COMPLETE THE FOLLOWING:
1) Write out the passage in the tutor profile below exactly. Begin at the words "Find the slope of" and stop after the words "slope is m.".
2) Using the tutor profile below, decide whether each statement agrees with it. Answer yes or no, and quote the words that settle it. (a) The slope of 15x-3y=9 is 5. (b) The derivative found in the tangent problem is 3x^2+2x. (c) The tangent problem states that the y-intercept of the tangent is -1.

# Tutor profile: Lily H.

## Questions

### Subject: Linear Algebra

Find the slope of the equation 15x-3y=9

Step 1: When finding the slope of a linear equation we need to rearrange the equation to make y the subject. 15x-3y=9 Therefore subtract 15x from both sides of the equation. -3y= -15x+9 Then divide all terms by -3 to make y the subject. y=5x-3 Therefore the slope of the equation is 5. When the equation is in the form y=mx+c the slope is m.

### Subject: Calculus

Find the equation of the tangent to the curve y = x^3 + 2x^2 at the point (1,6).

Step 1: The first step to solving for any tangent line is to find the slope. Since we have the equation, we can solve for the derivative. The derivative will give us the instantaneous slope at x=1. The derivative of the equation is: f'(x)= 3x^2+4x Step 2: Plug in x=1 into the derivative to find the instantaneous slope at the coordinate x=1. This step will tell us the gradient of the tangent equation. f'(x)= 3x^2+4x f'(1)= 3(1)^2+4(1) f'(x)=7 Thus, the slope is equal to 7. Step 3: Use the point-slope form to plug in what we have solved for and are given so far. (m= slope=7) and the point given is (1,6). y-y1=m(x-x1) y-6=7(x-1) Firstly expand brackets and then rearrange the equation to make y the subject. y-6=7x-7 y=7x-1 Therefore the final answer is y=7x-1 The slope of the tangent is 7 and the y-intercept of the tangent is -1.

ITEMS:
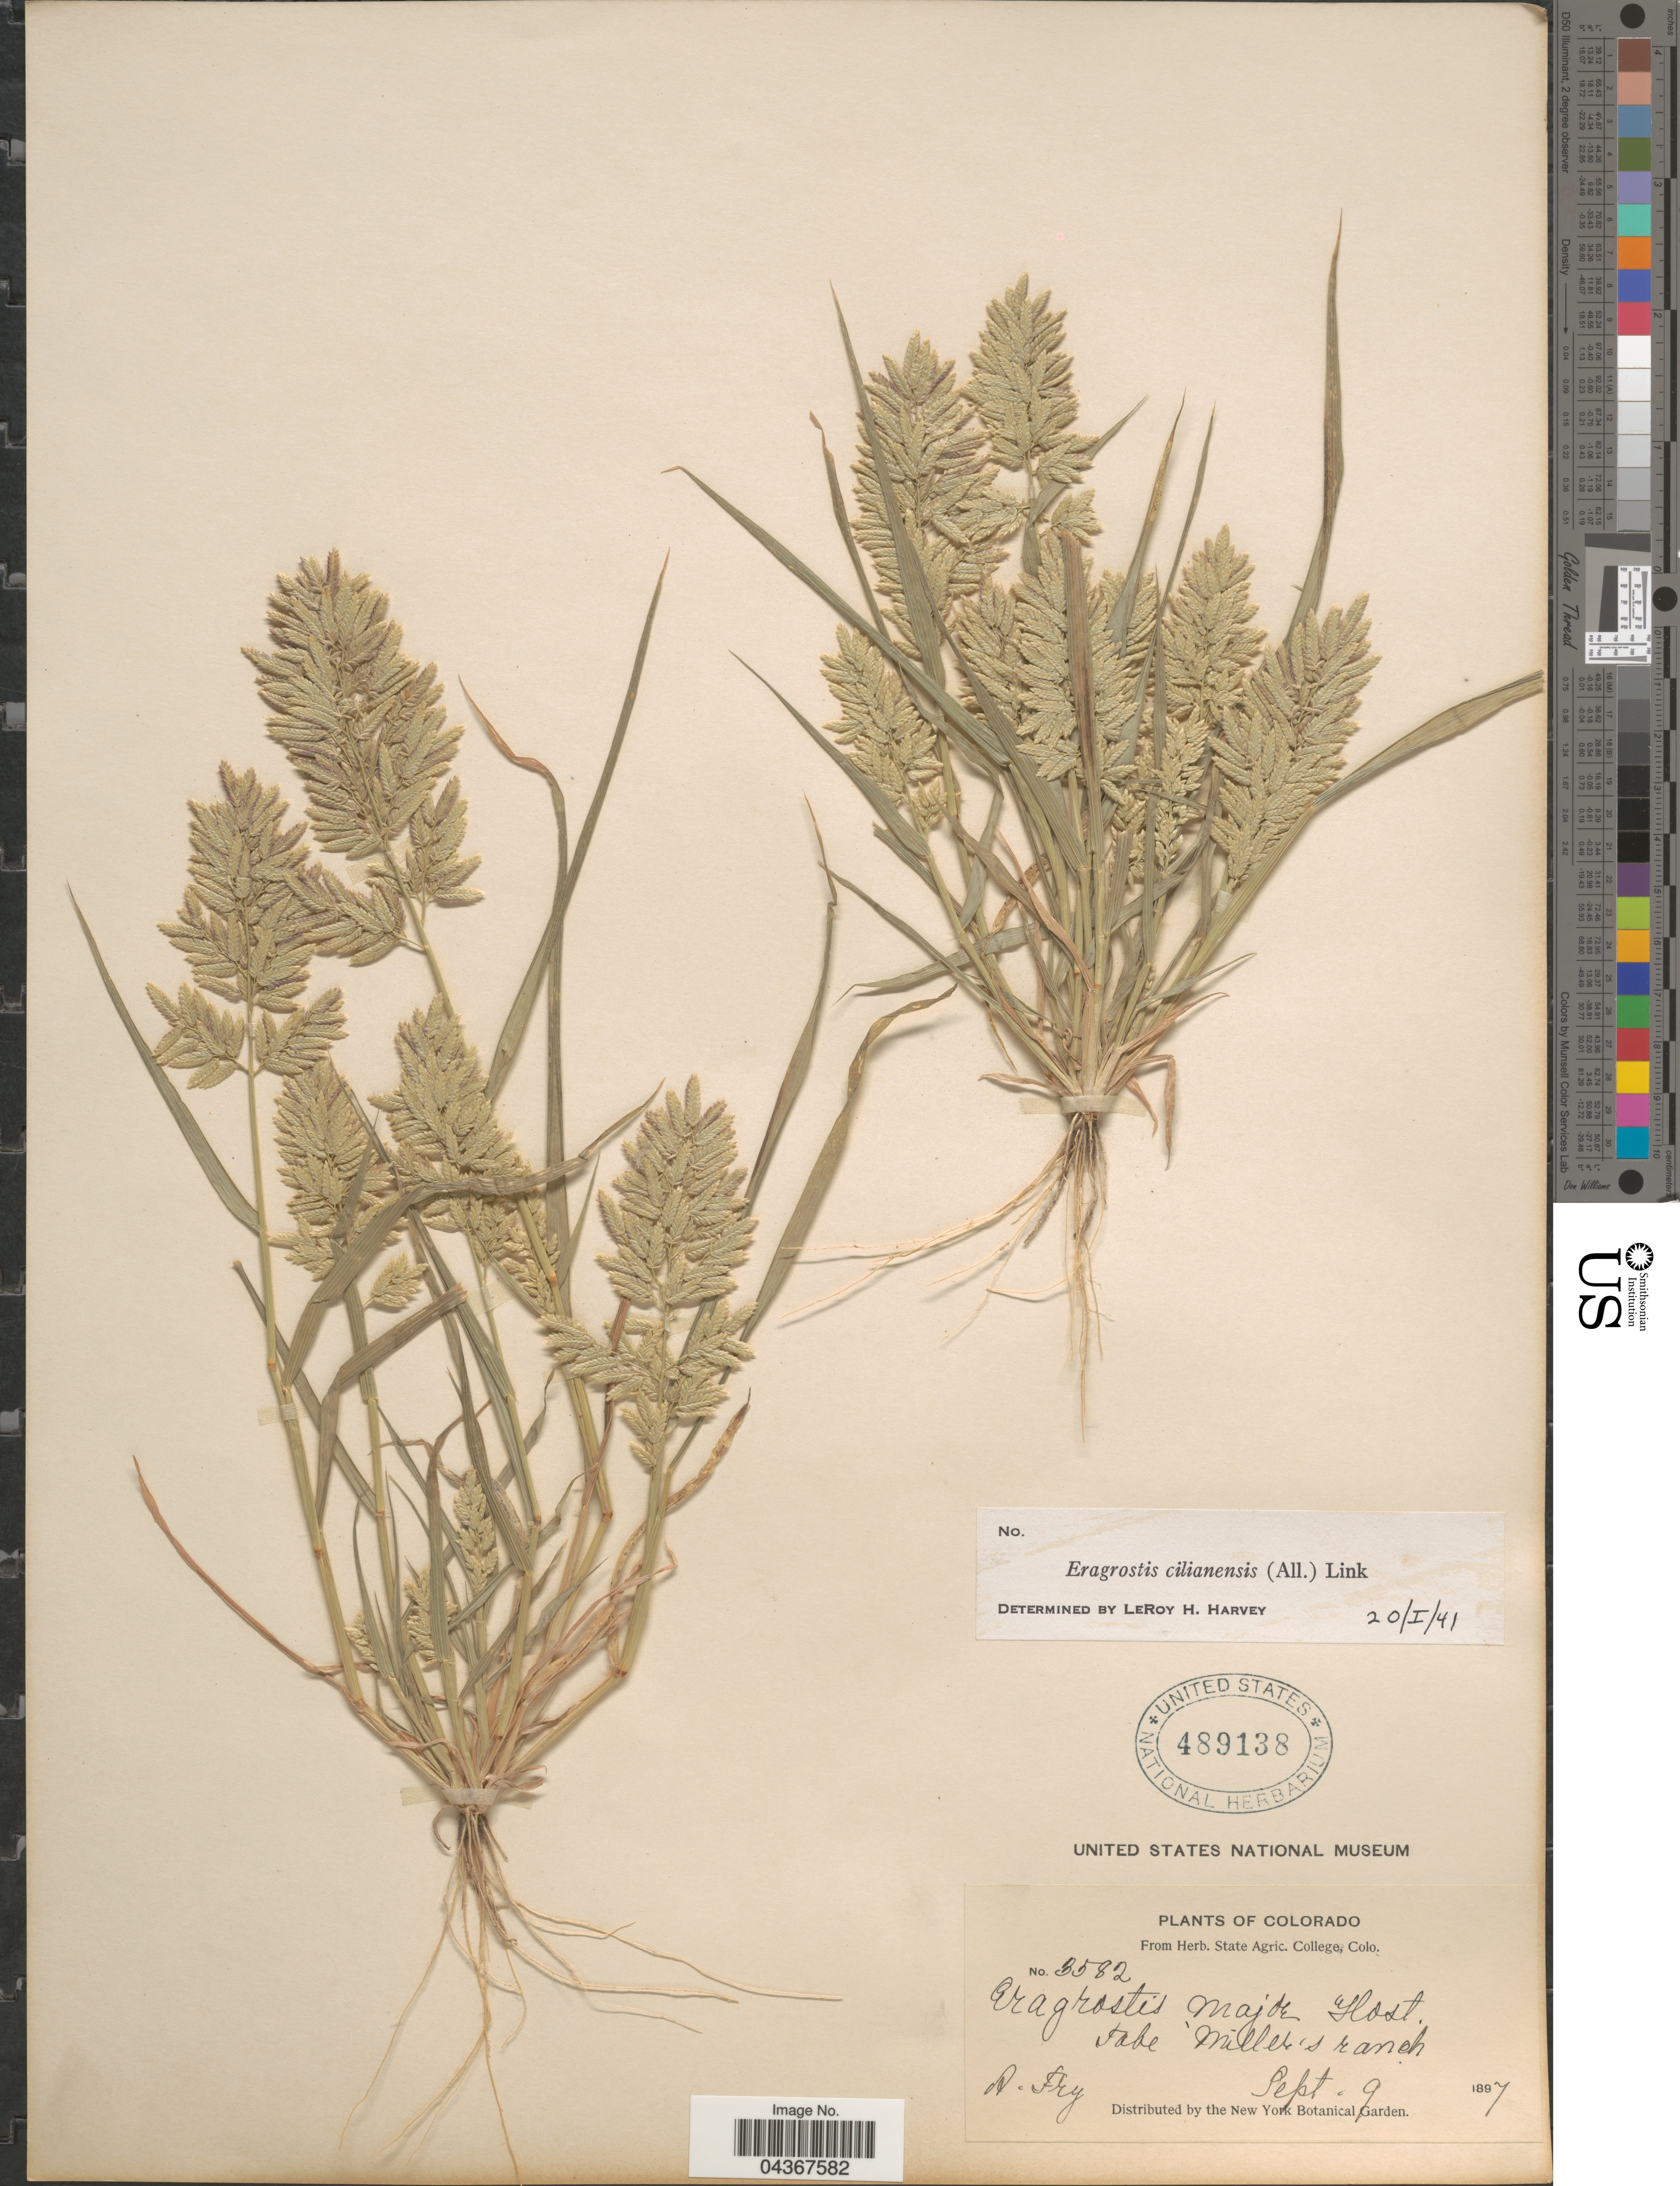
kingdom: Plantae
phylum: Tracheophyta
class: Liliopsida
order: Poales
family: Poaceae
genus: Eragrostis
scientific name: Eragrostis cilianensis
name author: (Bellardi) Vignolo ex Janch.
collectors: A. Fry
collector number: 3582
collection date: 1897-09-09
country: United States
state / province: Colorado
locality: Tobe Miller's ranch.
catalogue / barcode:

TASK SOLUTIONS:
1)
Find the slope of the equation 15x-3y=9

Step 1: When finding the slope of a linear equation we need to rearrange the equation to make y the subject. 15x-3y=9 Therefore subtract 15x from both sides of the equation. -3y= -15x+9 Then divide all terms by -3 to make y the subject. y=5x-3 Therefore the slope of the equation is 5. When the equation is in the form y=mx+c the slope is m.

2)
(a) Yes: "Therefore the slope of the equation is 5."
(b) No: "The derivative of the equation is: f'(x)= 3x^2+4x"
(c) Yes: "the y-intercept of the tangent is -1."